Saved data entries:

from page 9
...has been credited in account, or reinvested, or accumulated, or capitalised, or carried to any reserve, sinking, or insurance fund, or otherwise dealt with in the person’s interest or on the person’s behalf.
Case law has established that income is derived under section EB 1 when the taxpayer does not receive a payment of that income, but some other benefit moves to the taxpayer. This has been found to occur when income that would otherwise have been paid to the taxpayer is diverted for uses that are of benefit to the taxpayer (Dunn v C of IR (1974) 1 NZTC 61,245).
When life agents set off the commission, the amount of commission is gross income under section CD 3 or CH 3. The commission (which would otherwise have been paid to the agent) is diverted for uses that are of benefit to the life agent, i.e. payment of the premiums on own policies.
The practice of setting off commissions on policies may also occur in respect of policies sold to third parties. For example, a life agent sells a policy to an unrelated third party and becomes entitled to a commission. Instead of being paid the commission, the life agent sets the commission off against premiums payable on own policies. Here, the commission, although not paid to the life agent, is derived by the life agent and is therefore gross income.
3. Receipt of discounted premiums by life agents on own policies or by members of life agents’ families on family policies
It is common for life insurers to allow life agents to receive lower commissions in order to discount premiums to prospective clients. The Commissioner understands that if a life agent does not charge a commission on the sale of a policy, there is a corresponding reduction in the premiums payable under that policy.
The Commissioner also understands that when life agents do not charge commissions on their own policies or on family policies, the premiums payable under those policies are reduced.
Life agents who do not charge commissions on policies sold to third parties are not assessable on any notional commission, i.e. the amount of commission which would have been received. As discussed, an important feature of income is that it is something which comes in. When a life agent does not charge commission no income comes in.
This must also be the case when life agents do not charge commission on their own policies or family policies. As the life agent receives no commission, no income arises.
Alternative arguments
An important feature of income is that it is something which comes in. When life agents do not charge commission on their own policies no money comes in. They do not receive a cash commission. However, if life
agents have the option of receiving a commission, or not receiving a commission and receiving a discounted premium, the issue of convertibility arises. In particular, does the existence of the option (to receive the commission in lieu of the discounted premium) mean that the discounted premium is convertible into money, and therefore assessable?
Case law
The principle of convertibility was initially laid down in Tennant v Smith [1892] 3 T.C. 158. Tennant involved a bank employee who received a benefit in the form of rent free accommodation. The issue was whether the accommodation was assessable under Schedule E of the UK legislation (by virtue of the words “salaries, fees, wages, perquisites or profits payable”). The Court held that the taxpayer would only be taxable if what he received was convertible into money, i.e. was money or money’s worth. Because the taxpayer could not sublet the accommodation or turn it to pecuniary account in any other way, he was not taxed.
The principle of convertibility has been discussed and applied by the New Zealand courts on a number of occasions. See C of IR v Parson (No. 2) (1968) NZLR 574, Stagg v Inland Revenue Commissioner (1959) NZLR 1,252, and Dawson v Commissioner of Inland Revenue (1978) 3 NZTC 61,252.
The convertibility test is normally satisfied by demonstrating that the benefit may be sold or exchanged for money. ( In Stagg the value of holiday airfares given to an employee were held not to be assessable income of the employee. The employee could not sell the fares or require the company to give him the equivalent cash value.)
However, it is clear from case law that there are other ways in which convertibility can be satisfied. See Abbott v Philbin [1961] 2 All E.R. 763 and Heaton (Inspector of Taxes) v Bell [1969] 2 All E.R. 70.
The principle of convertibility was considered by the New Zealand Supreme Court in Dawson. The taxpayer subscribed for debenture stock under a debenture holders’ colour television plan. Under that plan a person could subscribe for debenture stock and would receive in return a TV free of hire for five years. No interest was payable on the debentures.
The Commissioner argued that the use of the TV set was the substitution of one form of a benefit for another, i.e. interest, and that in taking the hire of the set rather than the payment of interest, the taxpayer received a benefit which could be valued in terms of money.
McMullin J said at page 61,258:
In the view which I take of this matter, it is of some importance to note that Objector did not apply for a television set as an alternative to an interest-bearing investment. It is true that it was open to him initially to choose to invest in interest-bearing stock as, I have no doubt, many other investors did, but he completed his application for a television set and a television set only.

> [What you should do]:
Copy the lines that hold the word "Zealand". Take them from the records above.

> [Solution to the problem]:
The principle of convertibility has been discussed and applied by the New Zealand courts on a number of occasions. See C of IR v Parson (No. 2) (1968) NZLR 574, Stagg v Inland Revenue Commissioner (1959) NZLR 1,252, and Dawson v Commissioner of Inland Revenue (1978) 3 NZTC 61,252.
The principle of convertibility was considered by the New Zealand Supreme Court in Dawson. The taxpayer subscribed for debenture stock under a debenture holders’ colour television plan. Under that plan a person could subscribe for debenture stock and would receive in return a TV free of hire for five years. No interest was payable on the debentures.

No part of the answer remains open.